Chart analysis data:
|---|
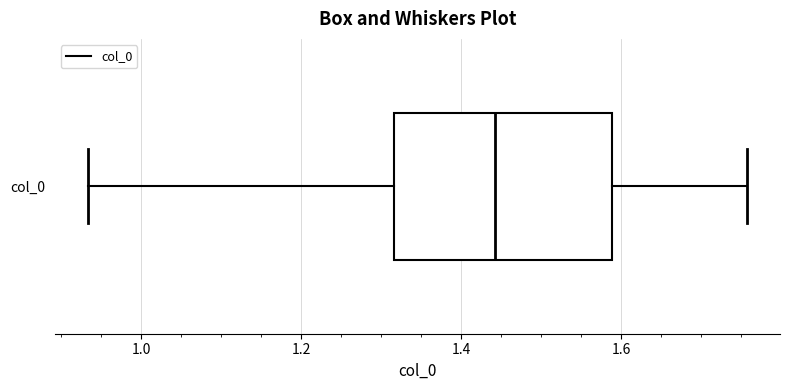

Where does the right whisker of the box for col_0 end on the x-axis? The values are not printed on the chart, so give them approximately, as read against the axis.

1.76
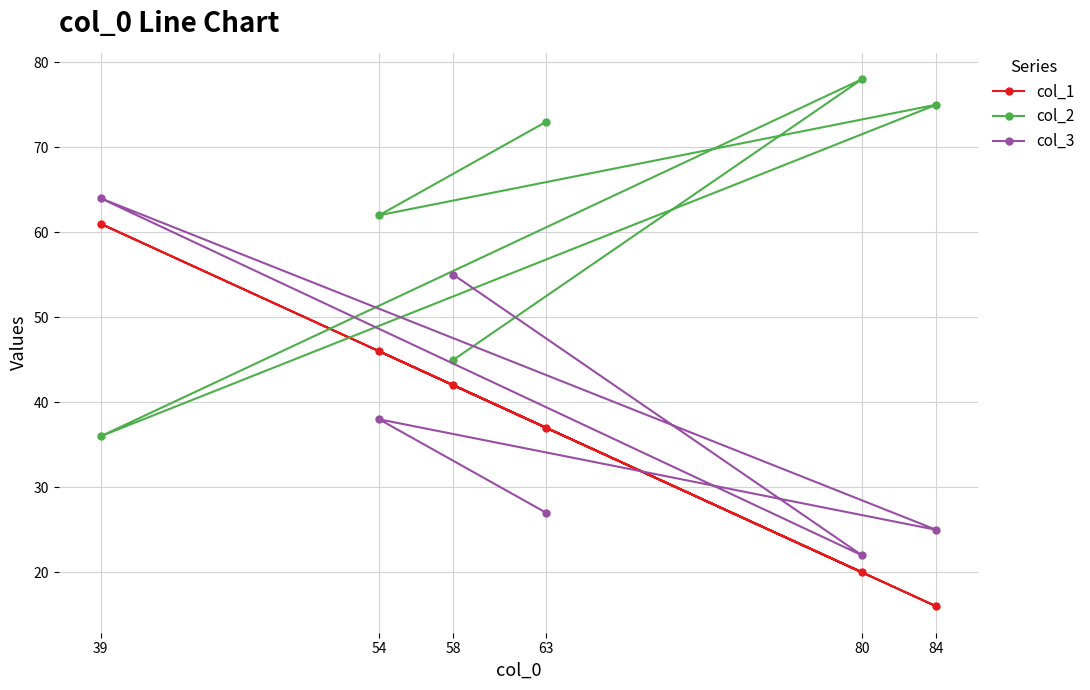

What is the value of the col_1 point at the 3rd from the left?

42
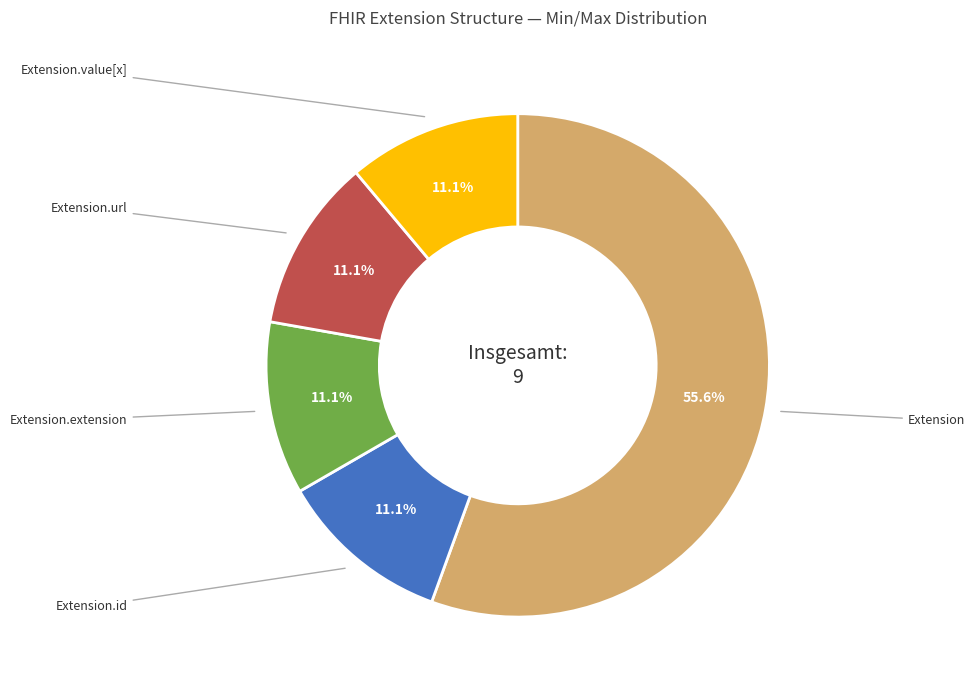

Does any single category account for the majority?

Yes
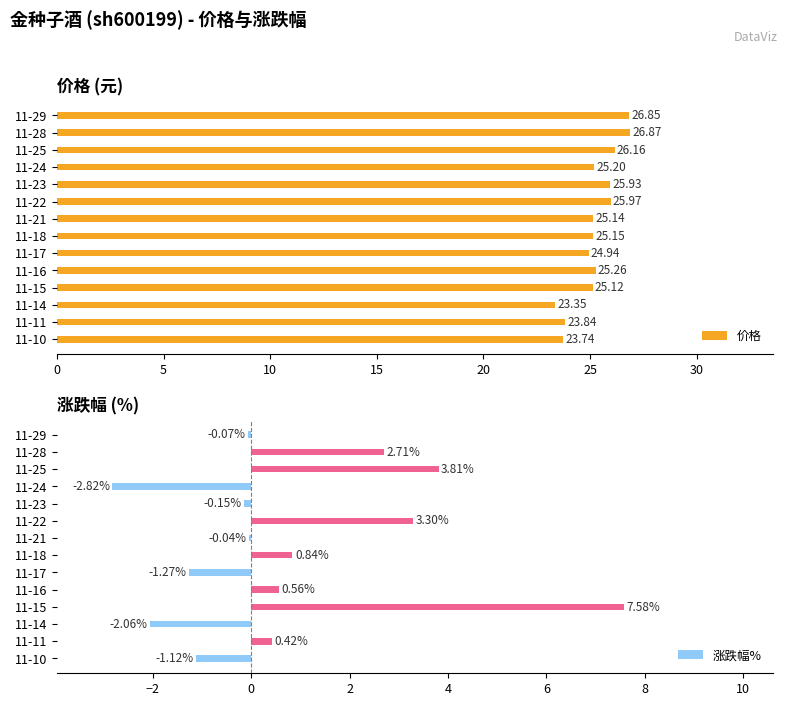

What is the difference between the 价格 values at 11-24 and 11-23?

0.7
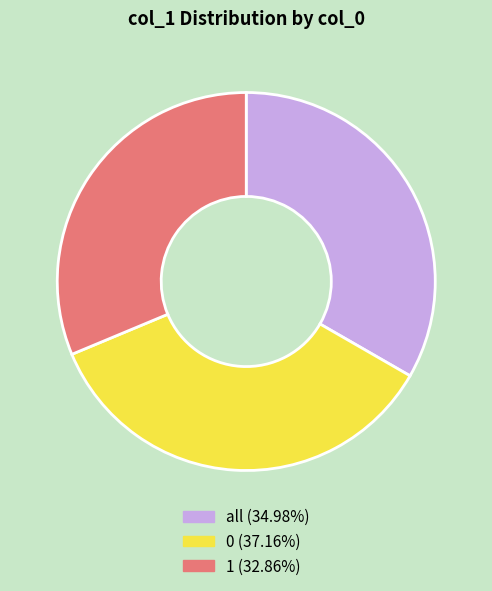

Approximately how many times larger is the value at 1 (32.86%) compared to 0 (37.16%)?

0.9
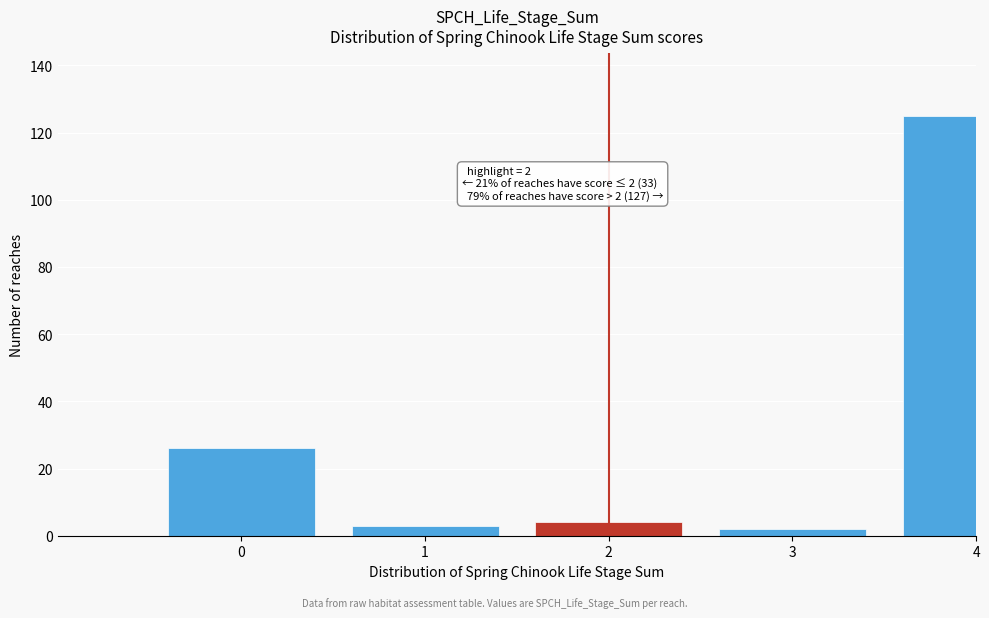

Reading right to left, list all the values displayed in this chart.

4=125	3=2	2=4	1=3	0=26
|---|
§ **What needs to be done**: Collect every line in the records above that contains the word "right" and copy each one out in full.

§ **Finished exercise**:
Where does the right whisker of the box for col_0 end on the x-axis? The values are not printed on the chart, so give them approximately, as read against the axis.
Reading right to left, list all the values displayed in this chart.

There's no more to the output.